As I looked through the list of public SaaS companies this morning, I read their forward multiples. ZScaler: 23.1x; Okta: 21.8x; Veeva: 18.8x; Coupa: 18.6x; Shopify: 17.0x. Those multiples are calculated by dividing the enterprise value today by its projected future revenue of the company. But what do they mean? What do they imply?
First, we need to set some context. There are two kinds of companies: those valued on growth and those valued on profits. All of the companies mentioned above and the vast majority of startups are valued on growth. That’s because most of the value creation of the business is yet to occur. Companies valued on profits typically grow at rates of -15% to 15% annually are likely to be valued on profits, typically EBITDA.
Since high growth companies are valued for their future potential rather that current profits, growth rate is the predominant driver of valuation (highest correlation). In other words, growth companies are valued on their future revenues, also called forward or NTM revenue for Next Twelve Months revenues.
To estimate a business’ value, we need two numbers. The revenue and the multiple. For a startup to increase its value, it must grow revenues or the market must increase its multiple. Multiples may increase for many reasons. Better efficiency, good stock market conditions, belief in the management team, net dollar retention, etc.
I’ve been tracking forward revenue multiples for SaaS companies over the past 17 years or so. The median across all businesses is about 5.5x and the top quartile was around 9x. Today, we’re at elevated levels approaching a 10x median. The top quartile trade at 20x forward.
Now let’s talk about what the multiple implies. Assume we have a company generating $200M in revenue, growing at 50%, then 45%, then 40%, then 35%. The revenue ramp will be $200M, $300M, $435M, $609M and $822M. How much is this business worth?
If we were using the historical median, it would be worth $300M x 9 or $2.7B. Using today’s multiples, it’s worth $300M x 20 or $6.0B. Those figures assume the company will execute its plan for the next year: one year of “perfect execution.” If it underperforms, the multiple will fall. If it outperforms, the multiple may increase.
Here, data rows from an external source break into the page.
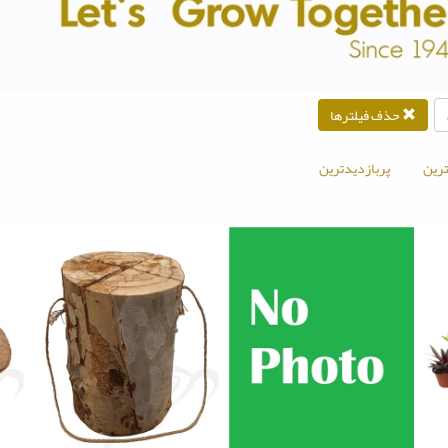
حذف فیلترها
رین
پربازدیدترین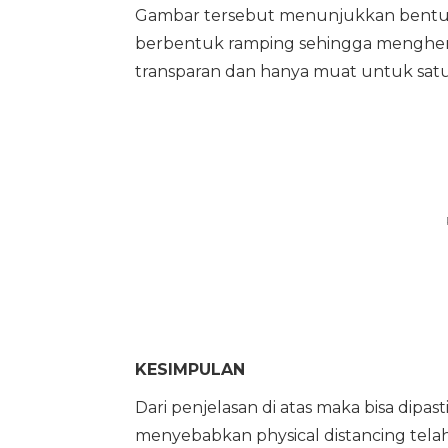
Gambar tersebut menunjukkan bentuk 
berbentuk ramping sehingga menghemat
transparan dan hanya muat untuk satu
KESIMPULAN
Dari penjelasan di atas maka bisa dipas
menyebabkan physical distancing telah 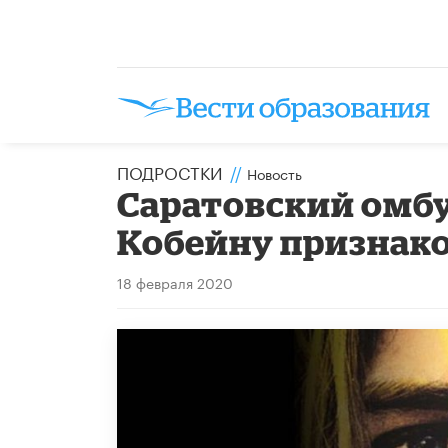
ПОДРОСТКИ
//
Новость
Саратовский омбу
Кобейну признак
18 февраля 2020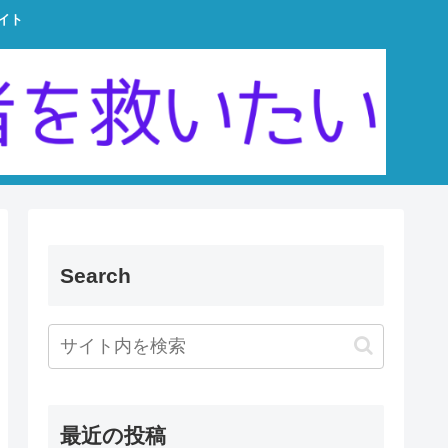
イト
Search
最近の投稿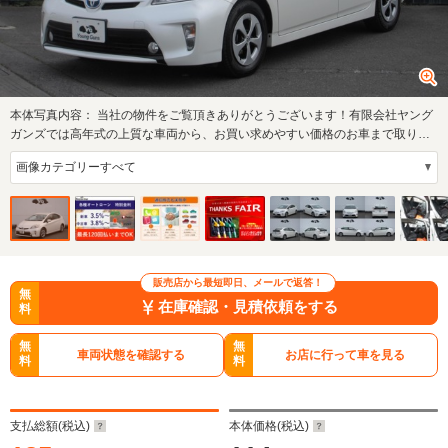
本体写真内容：
当社の物件をご覧頂きありがとうございます！有限会社ヤング
ガンズでは高年式の上質な車両から、お買い求めやすい価格のお車まで取り揃
えておりま…
販売店から最短即日、メールで返答！
無
在庫確認・見積依頼をする
料
無
無
車両状態を確認する
お店に行って車を見る
料
料
支払総額(税込)
本体価格(税込)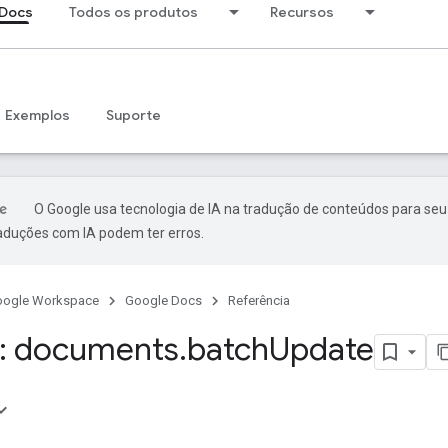
 Docs
Todos os produtos
Recursos
Exemplos
Suporte
O Google usa tecnologia de IA na tradução de conteúdos para seu
raduções com IA podem ter erros.
oogle Workspace
Google Docs
Referência
: documents
.
batch
Update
Another thought experiment: Suppose you believe the stock market today is going to revert to the mean. That means the top quartile multiple falls to the historical top quartile multiple of 9x. The value of our business will compress to $2.7B this year.
And to be worth $6B+ , the company would need to execute perfectly for the next three years. It would need to trade on $822M in forward revenue at a 9x multiple, and it would trade that way in three years, when it generates $609M in revenue.
If an investor believes the long term historical median is the right multiple to value a business, then today’s valuations price in a lot of risk: three years of perfect execution. If on the other hand, you believe SaaS companies should trade higher than historical averages, and they are correctly priced, then you are assuming one year of risk. How much risk an investor assumes, that’s all up to them!
So what does the multiple imply? How many years and months an investor of perfect execution an investor is willing to believe.
 When a startup so IPOs, some are quick critique the business’ lack of profits. If the business is growing quickly - 30% or more - profits matter less. A business growing 50% per year will grow to 2.25x in two years. Investors wager those profits will come as the business matures. Of course, a credible path to profitability is important to ensure the business is viable long term.
Perfect execution: by this I mean the company hitting its plan. Most public companies have internal plans and street plans, and significant margin for error between them.